• What is being asked: Below are the entries; return every line among them that holds the word "szolgáltatásokat".

• Data under study:
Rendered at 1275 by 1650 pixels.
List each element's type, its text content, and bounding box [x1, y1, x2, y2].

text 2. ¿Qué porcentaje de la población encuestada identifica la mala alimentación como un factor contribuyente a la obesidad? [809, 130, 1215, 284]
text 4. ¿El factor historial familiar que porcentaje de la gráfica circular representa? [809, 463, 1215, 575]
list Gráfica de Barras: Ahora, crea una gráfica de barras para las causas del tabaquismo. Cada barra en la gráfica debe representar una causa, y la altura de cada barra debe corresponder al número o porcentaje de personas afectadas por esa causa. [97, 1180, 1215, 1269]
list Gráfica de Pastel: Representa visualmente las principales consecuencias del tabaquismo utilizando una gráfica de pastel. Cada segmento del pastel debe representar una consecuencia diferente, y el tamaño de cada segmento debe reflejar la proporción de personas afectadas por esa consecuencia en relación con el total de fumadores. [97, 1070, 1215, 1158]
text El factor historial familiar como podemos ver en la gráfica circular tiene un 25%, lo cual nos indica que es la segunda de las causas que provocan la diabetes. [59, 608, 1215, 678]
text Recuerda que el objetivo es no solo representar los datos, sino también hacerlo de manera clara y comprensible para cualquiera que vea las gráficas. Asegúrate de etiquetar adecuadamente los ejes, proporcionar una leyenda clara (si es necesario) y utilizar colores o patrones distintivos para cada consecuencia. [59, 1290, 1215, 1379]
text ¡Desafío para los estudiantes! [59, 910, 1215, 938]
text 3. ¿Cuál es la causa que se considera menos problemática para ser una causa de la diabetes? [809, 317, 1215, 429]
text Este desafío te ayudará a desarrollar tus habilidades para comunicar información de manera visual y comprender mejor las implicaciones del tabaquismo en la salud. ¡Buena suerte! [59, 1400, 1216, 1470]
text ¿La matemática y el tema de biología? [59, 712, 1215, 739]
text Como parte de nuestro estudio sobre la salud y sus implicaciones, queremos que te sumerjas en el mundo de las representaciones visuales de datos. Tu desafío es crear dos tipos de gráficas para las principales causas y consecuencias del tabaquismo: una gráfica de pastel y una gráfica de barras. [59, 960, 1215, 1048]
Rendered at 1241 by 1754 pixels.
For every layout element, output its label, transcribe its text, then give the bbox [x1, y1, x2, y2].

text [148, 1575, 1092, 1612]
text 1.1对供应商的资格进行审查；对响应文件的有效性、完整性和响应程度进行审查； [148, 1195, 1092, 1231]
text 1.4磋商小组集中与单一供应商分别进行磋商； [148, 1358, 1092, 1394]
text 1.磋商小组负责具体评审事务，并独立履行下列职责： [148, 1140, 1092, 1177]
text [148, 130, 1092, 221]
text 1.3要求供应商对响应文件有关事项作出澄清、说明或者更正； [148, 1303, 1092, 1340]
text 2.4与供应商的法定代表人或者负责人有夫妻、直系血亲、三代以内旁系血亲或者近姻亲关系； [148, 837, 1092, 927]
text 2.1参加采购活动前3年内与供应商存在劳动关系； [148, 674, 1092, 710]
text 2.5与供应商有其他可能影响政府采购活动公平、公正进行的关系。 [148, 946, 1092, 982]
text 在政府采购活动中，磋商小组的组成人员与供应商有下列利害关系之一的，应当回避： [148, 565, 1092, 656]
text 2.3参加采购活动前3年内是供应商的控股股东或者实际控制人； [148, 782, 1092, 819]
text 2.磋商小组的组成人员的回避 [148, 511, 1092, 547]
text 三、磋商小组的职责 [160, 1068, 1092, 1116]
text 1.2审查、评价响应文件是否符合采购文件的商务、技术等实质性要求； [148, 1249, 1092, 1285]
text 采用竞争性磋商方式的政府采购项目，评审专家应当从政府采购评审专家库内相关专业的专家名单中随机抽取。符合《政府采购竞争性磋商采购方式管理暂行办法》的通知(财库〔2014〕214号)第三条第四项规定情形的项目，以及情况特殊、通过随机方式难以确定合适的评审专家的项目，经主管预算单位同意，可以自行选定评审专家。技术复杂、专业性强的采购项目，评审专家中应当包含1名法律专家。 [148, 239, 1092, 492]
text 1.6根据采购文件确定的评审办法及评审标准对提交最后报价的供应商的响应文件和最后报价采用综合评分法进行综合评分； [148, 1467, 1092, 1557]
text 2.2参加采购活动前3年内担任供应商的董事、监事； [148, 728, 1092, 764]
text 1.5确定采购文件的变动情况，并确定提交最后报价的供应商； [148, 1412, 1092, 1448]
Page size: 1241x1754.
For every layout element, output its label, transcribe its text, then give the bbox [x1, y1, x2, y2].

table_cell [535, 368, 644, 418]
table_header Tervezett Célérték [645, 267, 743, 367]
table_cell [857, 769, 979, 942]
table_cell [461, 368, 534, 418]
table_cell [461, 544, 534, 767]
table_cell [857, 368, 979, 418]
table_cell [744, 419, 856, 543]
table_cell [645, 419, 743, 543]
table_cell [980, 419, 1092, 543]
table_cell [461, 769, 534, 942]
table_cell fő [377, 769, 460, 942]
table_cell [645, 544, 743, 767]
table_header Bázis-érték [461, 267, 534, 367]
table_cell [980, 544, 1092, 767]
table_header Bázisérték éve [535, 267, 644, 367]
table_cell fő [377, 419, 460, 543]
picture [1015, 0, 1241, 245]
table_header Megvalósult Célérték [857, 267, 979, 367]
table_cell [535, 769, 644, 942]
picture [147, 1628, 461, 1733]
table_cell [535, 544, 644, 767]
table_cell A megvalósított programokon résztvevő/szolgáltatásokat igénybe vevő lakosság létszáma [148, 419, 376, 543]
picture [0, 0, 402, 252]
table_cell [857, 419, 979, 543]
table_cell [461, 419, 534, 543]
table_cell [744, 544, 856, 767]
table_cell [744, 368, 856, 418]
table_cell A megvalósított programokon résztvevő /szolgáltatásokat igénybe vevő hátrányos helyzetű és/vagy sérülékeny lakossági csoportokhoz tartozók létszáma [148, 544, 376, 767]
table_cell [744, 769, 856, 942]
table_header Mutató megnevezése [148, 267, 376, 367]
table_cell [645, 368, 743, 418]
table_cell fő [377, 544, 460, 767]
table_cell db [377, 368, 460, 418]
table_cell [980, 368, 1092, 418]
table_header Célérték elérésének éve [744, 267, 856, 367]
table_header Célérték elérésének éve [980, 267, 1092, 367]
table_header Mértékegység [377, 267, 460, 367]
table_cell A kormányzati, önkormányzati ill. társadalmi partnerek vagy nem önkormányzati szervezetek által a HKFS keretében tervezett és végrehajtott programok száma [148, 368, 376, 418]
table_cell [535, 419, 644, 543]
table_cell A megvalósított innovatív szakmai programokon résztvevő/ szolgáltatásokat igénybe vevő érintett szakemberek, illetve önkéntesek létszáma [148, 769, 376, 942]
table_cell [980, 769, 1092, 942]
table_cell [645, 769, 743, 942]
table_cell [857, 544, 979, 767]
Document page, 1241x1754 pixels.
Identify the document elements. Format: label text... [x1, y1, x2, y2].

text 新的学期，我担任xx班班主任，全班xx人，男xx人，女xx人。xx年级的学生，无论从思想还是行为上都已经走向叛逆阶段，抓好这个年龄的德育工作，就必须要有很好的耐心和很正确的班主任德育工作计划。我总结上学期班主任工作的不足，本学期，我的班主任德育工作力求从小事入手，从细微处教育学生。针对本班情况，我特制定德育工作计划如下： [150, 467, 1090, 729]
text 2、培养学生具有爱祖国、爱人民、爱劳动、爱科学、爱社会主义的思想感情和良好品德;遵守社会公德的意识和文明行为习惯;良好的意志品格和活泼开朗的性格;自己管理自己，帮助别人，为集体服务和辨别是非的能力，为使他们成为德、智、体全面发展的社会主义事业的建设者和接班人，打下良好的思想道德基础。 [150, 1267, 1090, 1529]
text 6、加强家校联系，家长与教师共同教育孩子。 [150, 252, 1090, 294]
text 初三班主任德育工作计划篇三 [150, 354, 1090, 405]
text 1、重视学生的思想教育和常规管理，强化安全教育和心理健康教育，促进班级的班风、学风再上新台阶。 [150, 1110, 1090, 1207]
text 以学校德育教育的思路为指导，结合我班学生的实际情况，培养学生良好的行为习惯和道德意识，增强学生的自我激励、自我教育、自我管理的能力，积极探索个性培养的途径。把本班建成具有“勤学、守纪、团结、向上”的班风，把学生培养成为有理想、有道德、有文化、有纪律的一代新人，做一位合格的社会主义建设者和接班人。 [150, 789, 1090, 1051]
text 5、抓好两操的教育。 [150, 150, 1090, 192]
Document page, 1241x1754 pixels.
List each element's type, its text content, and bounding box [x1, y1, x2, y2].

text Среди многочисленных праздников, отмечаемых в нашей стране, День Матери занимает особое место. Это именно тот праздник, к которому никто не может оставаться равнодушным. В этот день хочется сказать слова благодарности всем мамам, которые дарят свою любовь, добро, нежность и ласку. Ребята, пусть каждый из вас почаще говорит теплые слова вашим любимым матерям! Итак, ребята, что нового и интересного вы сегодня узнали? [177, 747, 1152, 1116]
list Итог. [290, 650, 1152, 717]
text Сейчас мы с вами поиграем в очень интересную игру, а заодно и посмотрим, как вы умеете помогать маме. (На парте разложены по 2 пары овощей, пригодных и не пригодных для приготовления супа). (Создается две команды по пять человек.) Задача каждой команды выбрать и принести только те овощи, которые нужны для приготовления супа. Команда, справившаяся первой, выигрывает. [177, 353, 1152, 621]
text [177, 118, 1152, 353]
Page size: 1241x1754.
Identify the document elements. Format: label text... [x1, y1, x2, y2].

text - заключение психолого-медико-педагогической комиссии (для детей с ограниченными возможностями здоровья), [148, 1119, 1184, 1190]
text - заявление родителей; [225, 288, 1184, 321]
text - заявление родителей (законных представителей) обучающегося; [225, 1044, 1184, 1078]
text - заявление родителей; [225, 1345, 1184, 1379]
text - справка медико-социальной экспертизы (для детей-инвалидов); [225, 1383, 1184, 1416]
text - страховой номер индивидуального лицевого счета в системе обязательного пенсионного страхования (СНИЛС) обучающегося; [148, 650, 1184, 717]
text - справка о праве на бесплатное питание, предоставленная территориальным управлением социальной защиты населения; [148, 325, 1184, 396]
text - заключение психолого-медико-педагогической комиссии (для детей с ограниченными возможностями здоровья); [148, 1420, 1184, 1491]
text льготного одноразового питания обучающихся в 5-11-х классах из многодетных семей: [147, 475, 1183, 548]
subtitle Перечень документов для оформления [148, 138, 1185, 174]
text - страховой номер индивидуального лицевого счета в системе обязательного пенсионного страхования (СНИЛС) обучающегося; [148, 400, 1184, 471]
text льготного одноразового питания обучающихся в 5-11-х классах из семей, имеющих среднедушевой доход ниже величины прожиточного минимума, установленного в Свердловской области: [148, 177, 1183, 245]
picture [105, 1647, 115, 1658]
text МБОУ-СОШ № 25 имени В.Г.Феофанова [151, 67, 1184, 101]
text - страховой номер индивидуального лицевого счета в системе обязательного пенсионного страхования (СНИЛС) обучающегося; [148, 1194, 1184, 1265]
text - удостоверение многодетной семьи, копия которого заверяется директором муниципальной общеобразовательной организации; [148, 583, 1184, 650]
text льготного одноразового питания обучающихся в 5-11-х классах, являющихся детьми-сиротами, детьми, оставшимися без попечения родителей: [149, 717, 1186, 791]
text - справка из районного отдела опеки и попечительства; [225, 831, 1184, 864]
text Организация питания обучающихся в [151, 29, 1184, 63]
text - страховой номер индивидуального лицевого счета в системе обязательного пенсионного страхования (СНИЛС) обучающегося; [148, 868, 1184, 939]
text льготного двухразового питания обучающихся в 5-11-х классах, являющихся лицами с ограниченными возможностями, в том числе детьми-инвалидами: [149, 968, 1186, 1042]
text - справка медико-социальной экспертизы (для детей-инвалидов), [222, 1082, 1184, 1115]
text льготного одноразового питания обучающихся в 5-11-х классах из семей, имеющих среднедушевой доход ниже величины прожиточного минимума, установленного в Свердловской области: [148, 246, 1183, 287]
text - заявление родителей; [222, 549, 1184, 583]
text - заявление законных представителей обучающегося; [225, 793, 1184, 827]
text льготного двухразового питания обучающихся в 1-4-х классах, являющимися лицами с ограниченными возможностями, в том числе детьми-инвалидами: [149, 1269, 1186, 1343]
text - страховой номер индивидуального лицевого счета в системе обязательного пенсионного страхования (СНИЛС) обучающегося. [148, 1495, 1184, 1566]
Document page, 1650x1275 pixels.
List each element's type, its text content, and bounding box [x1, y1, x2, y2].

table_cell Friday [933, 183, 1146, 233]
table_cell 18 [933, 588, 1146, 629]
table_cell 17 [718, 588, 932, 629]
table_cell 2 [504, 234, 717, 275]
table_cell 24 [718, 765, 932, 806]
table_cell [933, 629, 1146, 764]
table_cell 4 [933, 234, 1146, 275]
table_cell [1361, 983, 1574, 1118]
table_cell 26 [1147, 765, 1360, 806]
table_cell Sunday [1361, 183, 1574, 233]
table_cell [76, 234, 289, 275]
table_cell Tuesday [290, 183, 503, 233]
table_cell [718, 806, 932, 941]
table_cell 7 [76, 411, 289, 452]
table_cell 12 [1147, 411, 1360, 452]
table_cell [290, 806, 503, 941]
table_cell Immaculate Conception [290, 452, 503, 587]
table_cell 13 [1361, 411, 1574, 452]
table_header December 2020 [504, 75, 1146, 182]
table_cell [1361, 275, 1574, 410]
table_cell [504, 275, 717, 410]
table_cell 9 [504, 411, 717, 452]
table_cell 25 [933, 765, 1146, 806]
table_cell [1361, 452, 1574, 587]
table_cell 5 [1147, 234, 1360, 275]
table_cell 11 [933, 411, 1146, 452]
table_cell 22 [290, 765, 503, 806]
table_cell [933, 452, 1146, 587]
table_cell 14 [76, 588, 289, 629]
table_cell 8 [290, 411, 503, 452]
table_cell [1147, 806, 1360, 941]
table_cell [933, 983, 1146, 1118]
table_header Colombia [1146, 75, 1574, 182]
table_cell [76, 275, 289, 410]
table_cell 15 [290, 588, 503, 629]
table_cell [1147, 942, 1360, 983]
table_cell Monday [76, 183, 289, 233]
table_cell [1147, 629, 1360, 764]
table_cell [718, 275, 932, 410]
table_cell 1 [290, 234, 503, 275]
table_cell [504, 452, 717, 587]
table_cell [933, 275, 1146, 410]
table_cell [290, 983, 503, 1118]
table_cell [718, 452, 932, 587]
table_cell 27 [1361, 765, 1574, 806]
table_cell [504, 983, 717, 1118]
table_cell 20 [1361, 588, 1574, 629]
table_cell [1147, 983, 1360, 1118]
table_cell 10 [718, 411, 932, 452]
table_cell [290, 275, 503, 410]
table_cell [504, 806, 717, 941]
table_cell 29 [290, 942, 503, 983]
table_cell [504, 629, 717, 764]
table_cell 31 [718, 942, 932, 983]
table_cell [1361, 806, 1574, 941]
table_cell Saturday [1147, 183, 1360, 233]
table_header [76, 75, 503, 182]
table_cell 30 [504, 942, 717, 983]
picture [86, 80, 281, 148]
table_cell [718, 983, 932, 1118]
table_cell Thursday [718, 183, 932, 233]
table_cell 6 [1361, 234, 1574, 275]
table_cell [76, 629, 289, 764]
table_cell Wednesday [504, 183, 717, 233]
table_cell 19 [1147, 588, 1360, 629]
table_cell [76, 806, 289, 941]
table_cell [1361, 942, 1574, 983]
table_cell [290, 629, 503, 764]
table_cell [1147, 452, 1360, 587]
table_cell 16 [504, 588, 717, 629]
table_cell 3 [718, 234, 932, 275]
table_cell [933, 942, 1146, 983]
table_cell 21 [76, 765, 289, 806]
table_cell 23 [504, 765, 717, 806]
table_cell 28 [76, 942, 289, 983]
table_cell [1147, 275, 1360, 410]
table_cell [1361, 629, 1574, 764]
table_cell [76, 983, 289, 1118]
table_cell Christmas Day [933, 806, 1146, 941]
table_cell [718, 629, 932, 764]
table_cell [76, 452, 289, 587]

• The completed task:
table_cell A megvalósított programokon résztvevő/szolgáltatásokat igénybe vevő lakosság létszáma [148, 419, 376, 543]
table_cell A megvalósított programokon résztvevő /szolgáltatásokat igénybe vevő hátrányos helyzetű és/vagy sérülékeny lakossági csoportokhoz tartozók létszáma [148, 544, 376, 767]
table_cell A megvalósított innovatív szakmai programokon résztvevő/ szolgáltatásokat igénybe vevő érintett szakemberek, illetve önkéntesek létszáma [148, 769, 376, 942]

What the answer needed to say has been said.